Here's a sample file to play with, if needed.
nr <- 5000
nc <- 1000
m <- matrix(round(rnorm(nr*nc),3),nr=nr)
cat(m[1, -1], "\n", file = "test.txt") # first line is shorter
write.table(m[-1, ], file = "test.txt", append=TRUE,
row.names = FALSE, col.names = FALSE)
Update: I tried read.csv.sql and also load("test.txt", arma::raw_ascii) using Armadillo and both were slower than the scan solution.
I highly recommend checking out fread in the latest version of data.table. The version on CRAN (1.8.6) doesn't have fread yet (at the time of this post) so you should be able to get it if you install from the latest source at R-forge. See here.
Please bear in mind that I'm not an R-expert but maybe the concept applies here too: usually reading binary stuff is much faster than reading text files. If your source files don't change frequently (e.g. you are running varied versions of your script/program on the same data), try to read them via scan() once and store them in a binary format (the manual has a chapter about exporting binary files).
From there on you can modify your program to read the binary input.
#Rcpp: scan() & friends are likely to call a native implementation (like fscanf()) so writing your own file read functions via Rcpp may not provide a huge performance gain. You can still try it though (and optimize for your particular data).
Salut Baptiste,
Data Input/Output is a huge topic, so big that R comes with its own manual on data input/output.
R's basic functions can be slow because they are so very generic. If you know your format, you can easily write yourself a faster import adapter. If you know your dimensions too, it is even easier as you need only one memory allocation.
Edit: As a first approximation, I would write a C++ ten-liner. Open a file, read a line, break it into tokens, assign to a vector<vector< double > > or something like that. Even if you use push_back() on individual vector elements, you should be competitive with scan(), methinks.

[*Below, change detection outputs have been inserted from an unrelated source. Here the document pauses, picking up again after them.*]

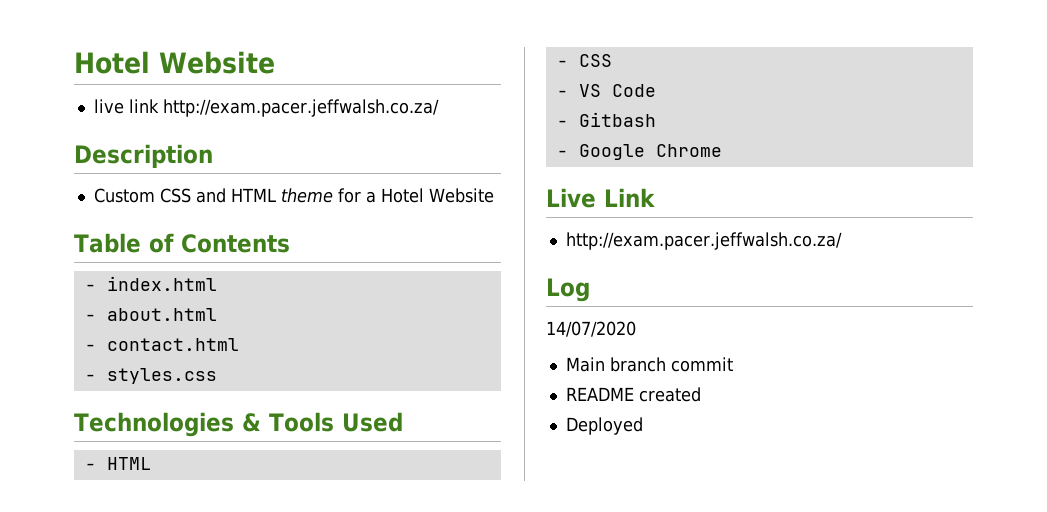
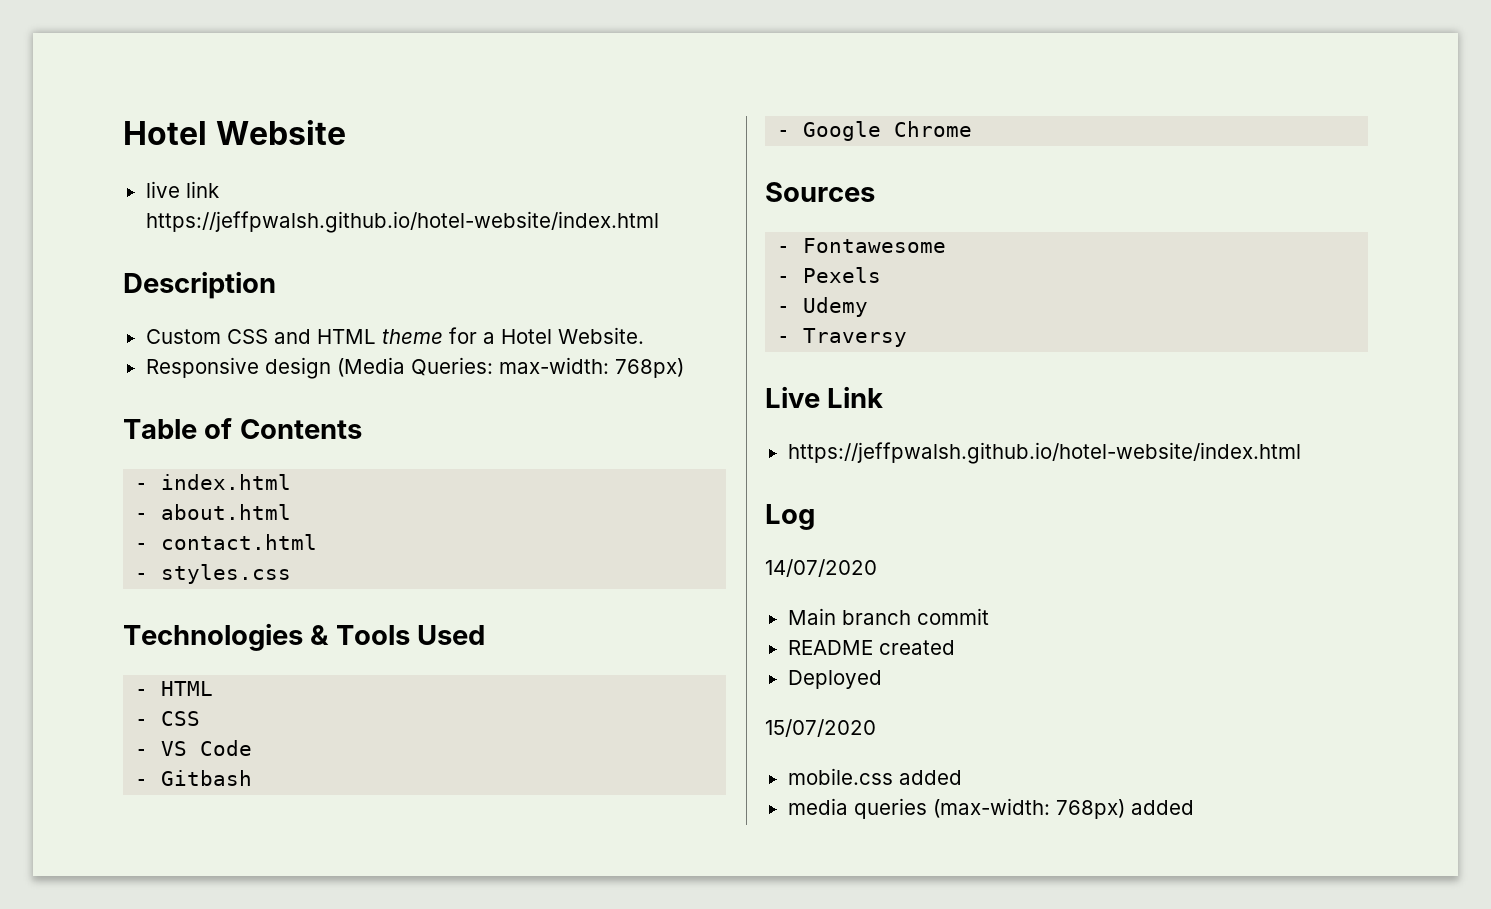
[162,99,439,117] http://exam.pacer.jeffwalsh.co.za/ -> [145,211,659,233] https://jeffpwalsh.github.io/hotel-website/index.html
[428,188,494,203] Website -> [557,327,644,344] [145,357,684,379] Website. // Responsive design (Media Queries: max-width: 768px)
(722, 150) none -> [765,182,875,202] [777,238,947,253] [777,267,882,283] [777,297,869,317] [777,328,908,347] // Sources // - Fontawesome // - Pexels // - Udemy // - Traversy
[565,232,842,250] http://exam.pacer.jeffwalsh.co.za/ -> [787,442,1301,464] https://jeffpwalsh.github.io/hotel-website/index.html
(643, 426) none -> [765,719,876,737] [787,768,962,785] [787,798,1194,819] // 15/07/2020 // mobile.css added // media queries (max-width: 768px) added

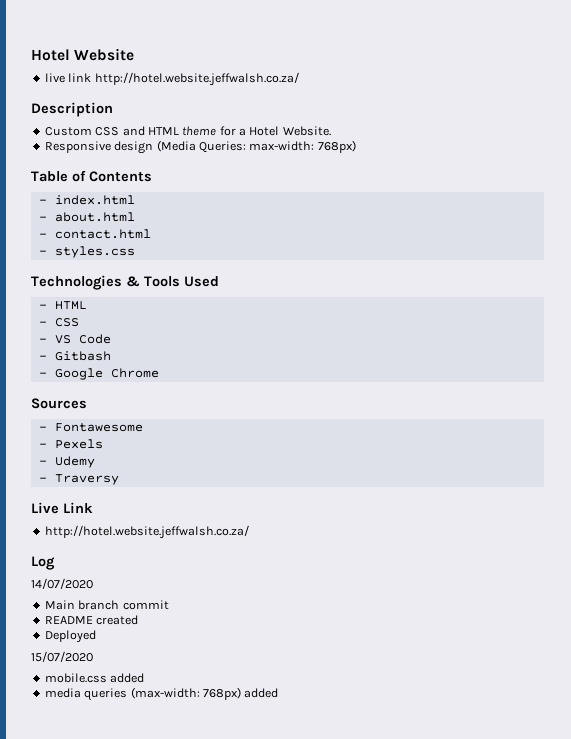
[145,211,659,233] https://jeffpwalsh.github.io/hotel-website/index.html -> [94,72,299,86] http://hotel.website.jeffwalsh.co.za/
[787,442,1301,464] https://jeffpwalsh.github.io/hotel-website/index.html -> [44,525,249,539] http://hotel.website.jeffwalsh.co.za/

I once had a neat little csv reader class in C++ based on code by Brian Kernighan himself. Fairly generic (for csv files), fairly powerful.
You can then squeeze performance as you see fit.

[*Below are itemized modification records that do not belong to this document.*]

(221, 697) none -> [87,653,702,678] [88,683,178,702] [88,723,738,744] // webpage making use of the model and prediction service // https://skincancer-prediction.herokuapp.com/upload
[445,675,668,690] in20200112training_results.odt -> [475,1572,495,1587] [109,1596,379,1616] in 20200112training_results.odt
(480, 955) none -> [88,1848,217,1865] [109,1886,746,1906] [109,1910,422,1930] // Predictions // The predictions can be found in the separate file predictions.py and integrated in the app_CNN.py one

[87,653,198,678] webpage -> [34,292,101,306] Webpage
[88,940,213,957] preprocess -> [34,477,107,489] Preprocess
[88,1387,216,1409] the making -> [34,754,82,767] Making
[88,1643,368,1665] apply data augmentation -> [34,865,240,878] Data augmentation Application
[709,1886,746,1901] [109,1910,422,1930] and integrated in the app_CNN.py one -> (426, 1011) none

Further edit: This SO question has a number of pointers for the csv reading case, and references to the Kernighan and Plauger book.
Yes, you almost certainly can create something that goes faster than read.csv/scan. However, for high performance file reading there are some existing tricks that already let you go much faster, so anything you do would be competing against those.

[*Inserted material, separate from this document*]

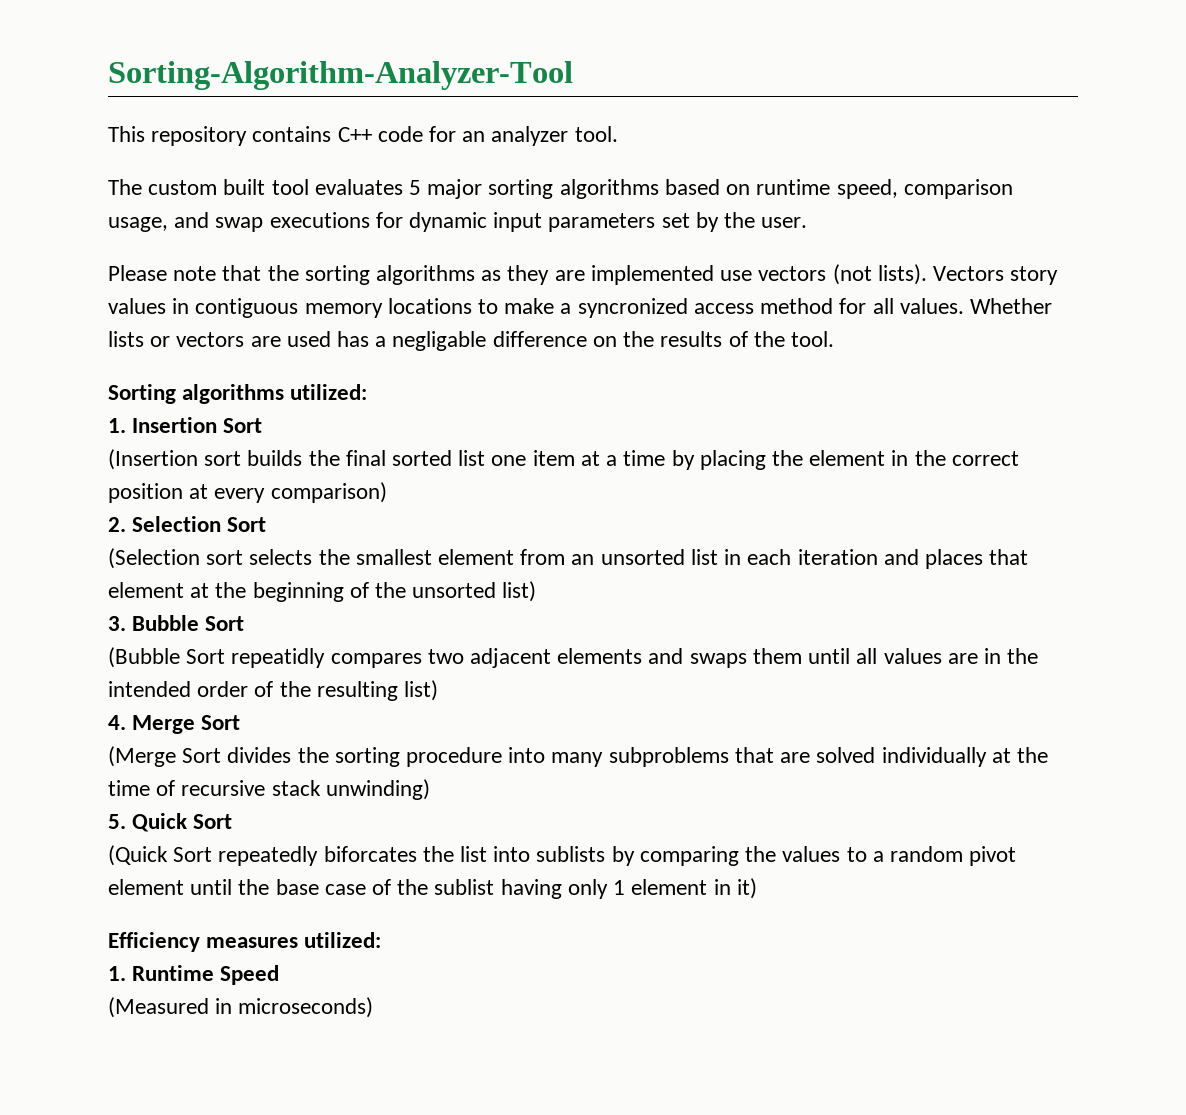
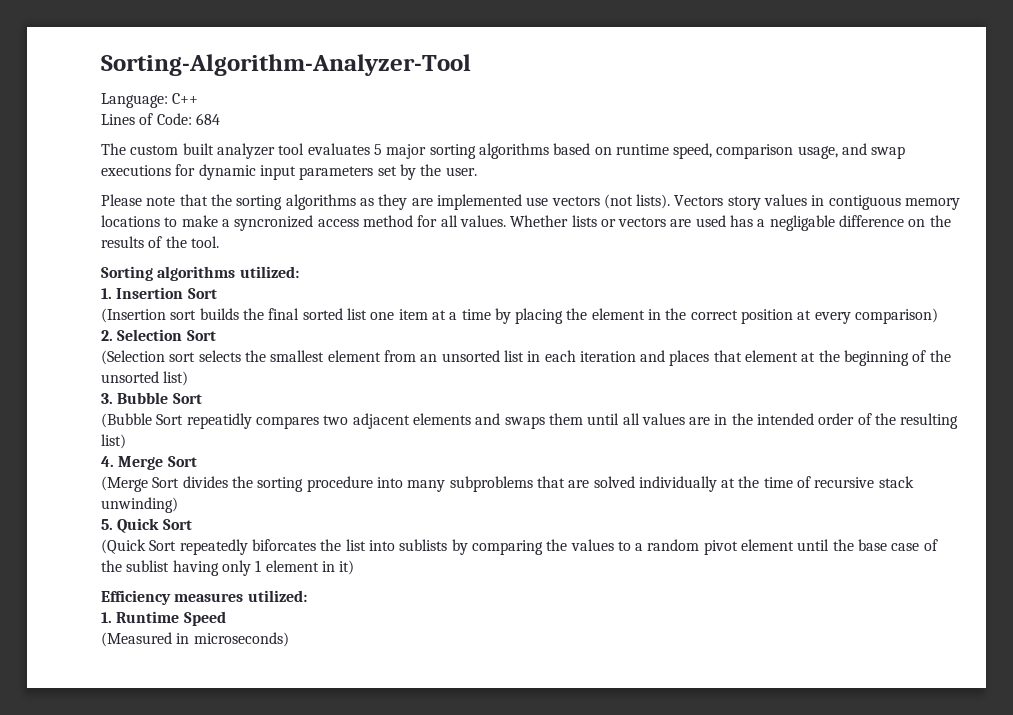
[108,126,618,146] This repository contains C++ code for an analyzer tool. -> [101,93,199,108] [101,113,220,125] Language: C++ // Lines of Code: 684
(266, 187) none -> [216,143,275,159] analyzer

As Mathias alluded to, if your files don't change very often, then you can cache them by calling save, then restore them with load. (Make sure to use ascii = FALSE, since reading the binary files will be quicker.)
Secondly, as Gabor mentioned, you can often get a substantial performance boost by reading your file into a database and then from that database into R.
Thirdly, you can use the HadoopStreaming package to use Hadoop's file reading capabilities.
For more thoughts in these techniques, see Quickly reading very large tables as dataframes in R.